- **EXERCISE AIM**: What is needed is an exact copy of every entry below, with the pictures left out.

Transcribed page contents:
---

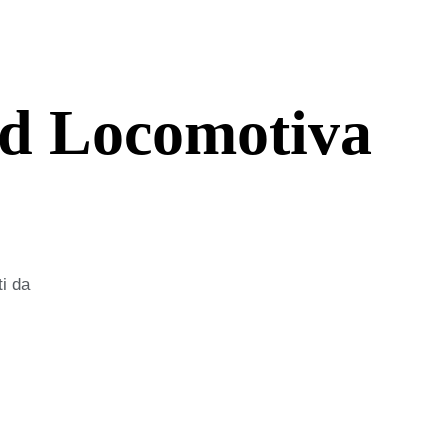
ad Locomotiva
ti da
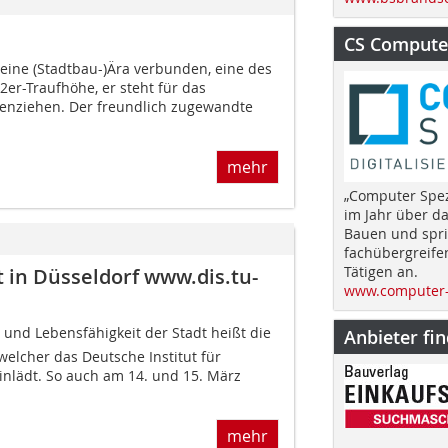
CS Computer
ine (Stadtbau-)Ära verbunden, eine des
2er-Traufhöhe, er steht für das
enziehen. Der freundlich zugewandte
mehr
„Computer Spez
im Jahr über d
Bauen und spri
fachübergreife
Tätigen an.
 in Düsseldorf www.dis.tu-
www.computer-
 und Lebensfähigkeit der Stadt heißt die
Anbieter fi
welcher das Deutsche Institut für
inlädt. So auch am 14. und 15. März
mehr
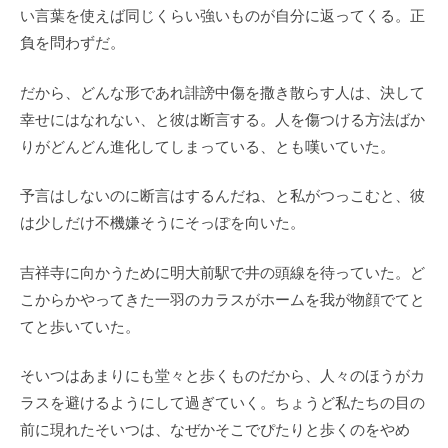
い言葉を使えば同じくらい強いものが自分に返ってくる。正
負を問わずだ。
だから、どんな形であれ誹謗中傷を撒き散らす人は、決して
幸せにはなれない、と彼は断言する。人を傷つける方法ばか
りがどんどん進化してしまっている、とも嘆いていた。
予言はしないのに断言はするんだね、と私がつっこむと、彼
は少しだけ不機嫌そうにそっぽを向いた。
吉祥寺に向かうために明大前駅で井の頭線を待っていた。ど
こからかやってきた一羽のカラスがホームを我が物顔でてと
てと歩いていた。
そいつはあまりにも堂々と歩くものだから、人々のほうがカ
ラスを避けるようにして過ぎていく。ちょうど私たちの目の
前に現れたそいつは、なぜかそこでぴたりと歩くのをやめ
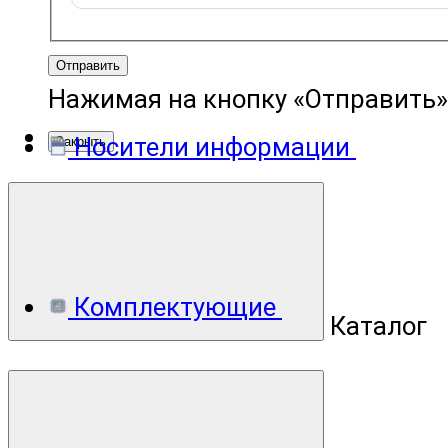
Отправить
Нажимая на кнопку «Отправить»
Носители информации
Закрыть
Комплектующие
Каталог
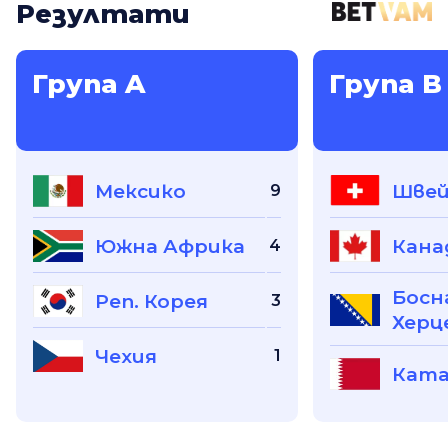
Резултати
Група A
Група B
Мексико
Швей
9
Южна Африка
Кана
4
Босн
Реп. Корея
3
Херц
Чехия
1
Кат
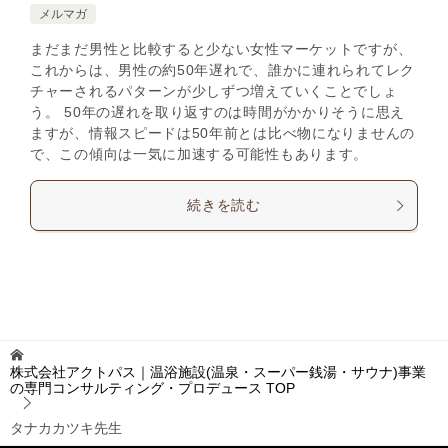
メルマガ
まだまだ男性と比較すると少ない女性マーケットですが、
これからは、男性の約50年遅れで、誰かに連れられてレク
チャーされるパターンが少しずつ増えていくことでしょ
う。 50年の遅れを取り返すのは時間がかかりそうに思え
ますが、情報スピードは50年前とは比べ物になりませんの
で、この傾向は一気に加速する可能性もあります。
続きを読む
株式会社アクトパス｜温浴施設(温泉・スーパー銭湯・サウナ)事業
の専門コンサルティング・プロデュース
TOP
タナカカツキ先生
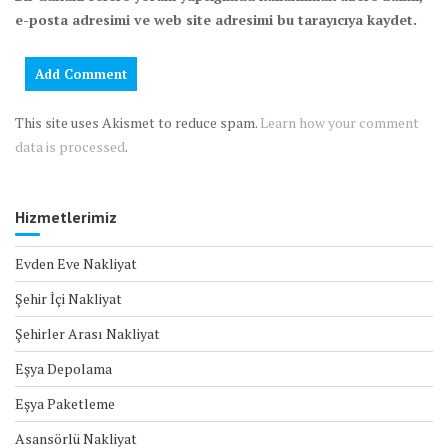
e-posta adresimi ve web site adresimi bu tarayıcıya kaydet.
This site uses Akismet to reduce spam.
Learn how your comment
data is processed
.
Hizmetlerimiz
Evden Eve Nakliyat
Şehir İçi Nakliyat
Şehirler Arası Nakliyat
Eşya Depolama
Eşya Paketleme
Asansörlü Nakliyat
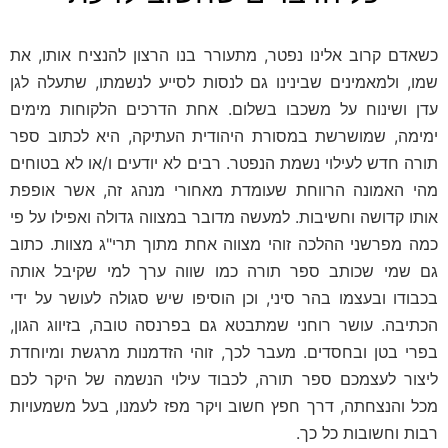
כשאדם קרוב אלינו נפטר, מתעורר בנו הרצון להנציח אותו, את
שמו, ולמאמינים שבינינו גם לנסות לסייע לנשמתו, שתעלה לגן
עדן ושינוח על משכבו בשלום. אחת הדרכים הלקוחות מימים
ימימה, שמושרשת במסורת היהודית העתיקה, היא לכתוב ספר
תורה חדש לעילוי נשמת הנפטר. רבים לא יודעים ו/או לא בטוחים
מהי האמונה הרווחת שעומדת מאחורי מנהג זה, אשר אופפת
אותו קדושה וחשיבות. למעשה מדובר במצווה גדולה ואפילו על פי
כמה מפרשני ההלכה זוהי מצווה אחת מתוך תרי"ג מצוות. כתוב
גם שמי שכותב ספר תורה כמו שווה ערך למי שקיבל אותה
בכבודו ובעצמו בהר סיני, וכן הוסיפו שיש סגולה לעושר על ידי
הכתיבה. עושר רוחני שמתבטא גם בפרנסה טובה, בזיווג הגון,
בפרי בטן ובחסדים. מעבר לכך, זוהי הזדמנות מרגשת ומיוחדת
ליצור לעצמכם ספר תורה, לכבוד עילוי הנשמה של היקר לכם
מכל והנצחתה, דרך חפץ חשוב ויקר מפז לעמנו, בעל משמעויות
רבות וחשובות כל כך.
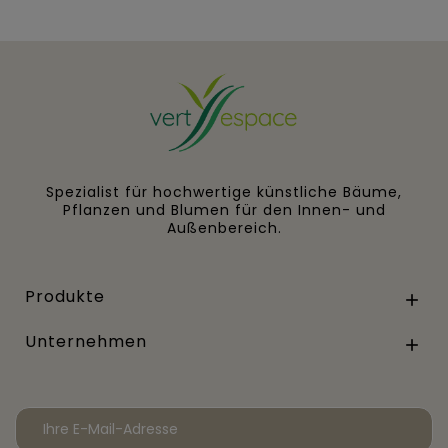
Spezialist für hochwertige künstliche Bäume,
Pflanzen und Blumen für den Innen- und
Außenbereich.
Produkte

Unternehmen

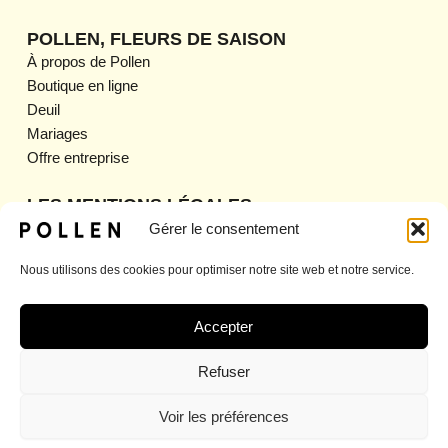
s
c
POLLEN, FLEURS DE SAISON
t
e
À propos de Pollen
Boutique en ligne
a
b
Deuil
g
o
Mariages
Offre entreprise
r
o
a
k
LES MENTIONS LÉGALES
Gérer le consentement
Mentions légales
m
CGV
Nous utilisons des cookies pour optimiser notre site web et notre service.
CGU
Politique de confidentialité
Politique de retour et de remboursement
Accepter
Politique d’expédition
Refuser
Voir les préférences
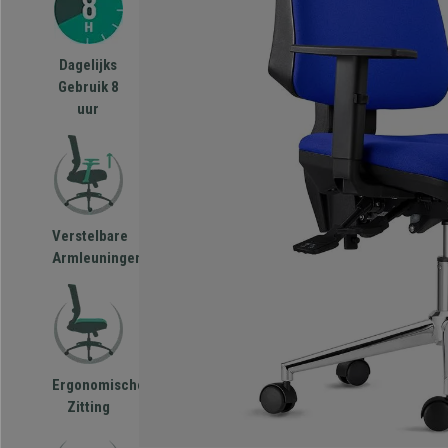
Dagelijks
Gebruik 8
uur
Verstelbare
Armleuningen
Ergonomische
Zitting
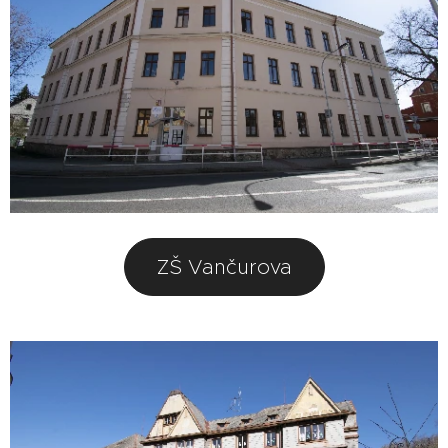
ZŠ Vančurova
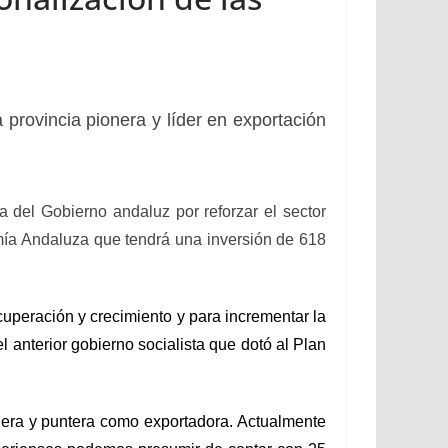
provincia pionera y líder en exportación
 del Gobierno andaluz por reforzar el sector
nomía Andaluza que tendrá una inversión de 618
cuperación y crecimiento y para incrementar la
 anterior gobierno socialista que dotó al Plan
ionera y puntera como exportadora. Actualmente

---

- **TASK ANSWER**:
ad Locomotiva
ti da
CS Computer
ine (Stadtbau-)Ära verbunden, eine des
2er-Traufhöhe, er steht für das
enziehen. Der freundlich zugewandte
mehr
„Computer Spez
im Jahr über d
Bauen und spri
fachübergreife
Tätigen an.
 in Düsseldorf www.dis.tu-
www.computer-
 und Lebensfähigkeit der Stadt heißt die
Anbieter fi
welcher das Deutsche Institut für
inlädt. So auch am 14. und 15. März
mehr
い言葉を使えば同じくらい強いものが自分に返ってくる。正
負を問わずだ。
だから、どんな形であれ誹謗中傷を撒き散らす人は、決して
幸せにはなれない、と彼は断言する。人を傷つける方法ばか
りがどんどん進化してしまっている、とも嘆いていた。
予言はしないのに断言はするんだね、と私がつっこむと、彼
は少しだけ不機嫌そうにそっぽを向いた。
吉祥寺に向かうために明大前駅で井の頭線を待っていた。ど
こからかやってきた一羽のカラスがホームを我が物顔でてと
てと歩いていた。
そいつはあまりにも堂々と歩くものだから、人々のほうがカ
ラスを避けるようにして過ぎていく。ちょうど私たちの目の
前に現れたそいつは、なぜかそこでぴたりと歩くのをやめ
Отправить
Нажимая на кнопку «Отправить»
Носители информации
Закрыть
Комплектующие
Каталог
Резултати
Група A
Група B
Мексико
Швей
9
Южна Африка
Кана
4
Босн
Реп. Корея
3
Херц
Чехия
1
Кат
メルマガ
まだまだ男性と比較すると少ない女性マーケットですが、
これからは、男性の約50年遅れで、誰かに連れられてレク
チャーされるパターンが少しずつ増えていくことでしょ
う。 50年の遅れを取り返すのは時間がかかりそうに思え
ますが、情報スピードは50年前とは比べ物になりませんの
で、この傾向は一気に加速する可能性もあります。
続きを読む
株式会社アクトパス｜温浴施設(温泉・スーパー銭湯・サウナ)事業
の専門コンサルティング・プロデュース
TOP
タナカカツキ先生
e-posta adresimi ve web site adresimi bu tarayıcıya kaydet.
This site uses Akismet to reduce spam.
Learn how your comment
data is processed
.
Hizmetlerimiz
Evden Eve Nakliyat
Şehir İçi Nakliyat
Şehirler Arası Nakliyat
Eşya Depolama
Eşya Paketleme
Asansörlü Nakliyat
כשאדם קרוב אלינו נפטר, מתעורר בנו הרצון להנציח אותו, את
שמו, ולמאמינים שבינינו גם לנסות לסייע לנשמתו, שתעלה לגן
עדן ושינוח על משכבו בשלום. אחת הדרכים הלקוחות מימים
ימימה, שמושרשת במסורת היהודית העתיקה, היא לכתוב ספר
תורה חדש לעילוי נשמת הנפטר. רבים לא יודעים ו/או לא בטוחים
מהי האמונה הרווחת שעומדת מאחורי מנהג זה, אשר אופפת
אותו קדושה וחשיבות. למעשה מדובר במצווה גדולה ואפילו על פי
כמה מפרשני ההלכה זוהי מצווה אחת מתוך תרי"ג מצוות. כתוב
גם שמי שכותב ספר תורה כמו שווה ערך למי שקיבל אותה
בכבודו ובעצמו בהר סיני, וכן הוסיפו שיש סגולה לעושר על ידי
הכתיבה. עושר רוחני שמתבטא גם בפרנסה טובה, בזיווג הגון,
בפרי בטן ובחסדים. מעבר לכך, זוהי הזדמנות מרגשת ומיוחדת
ליצור לעצמכם ספר תורה, לכבוד עילוי הנשמה של היקר לכם
מכל והנצחתה, דרך חפץ חשוב ויקר מפז לעמנו, בעל משמעויות
רבות וחשובות כל כך.
Spezialist für hochwertige künstliche Bäume,
Pflanzen und Blumen für den Innen- und
Außenbereich.
Produkte

Unternehmen

s
c
POLLEN, FLEURS DE SAISON
t
e
À propos de Pollen
Boutique en ligne
a
b
Deuil
g
o
Mariages
Offre entreprise
r
o
a
k
LES MENTIONS LÉGALES
Gérer le consentement
Mentions légales
m
CGV
Nous utilisons des cookies pour optimiser notre site web et notre service.
CGU
Politique de confidentialité
Politique de retour et de remboursement
Accepter
Politique d’expédition
Refuser
Voir les préférences
Dagelijks
Gebruik 8
uur
Verstelbare
Armleuningen
Ergonomische
Zitting
ZŠ Vančurova
provincia pionera y líder en exportación
 del Gobierno andaluz por reforzar el sector
nomía Andaluza que tendrá una inversión de 618
cuperación y crecimiento y para incrementar la
 anterior gobierno socialista que dotó al Plan
ionera y puntera como exportadora. Actualmente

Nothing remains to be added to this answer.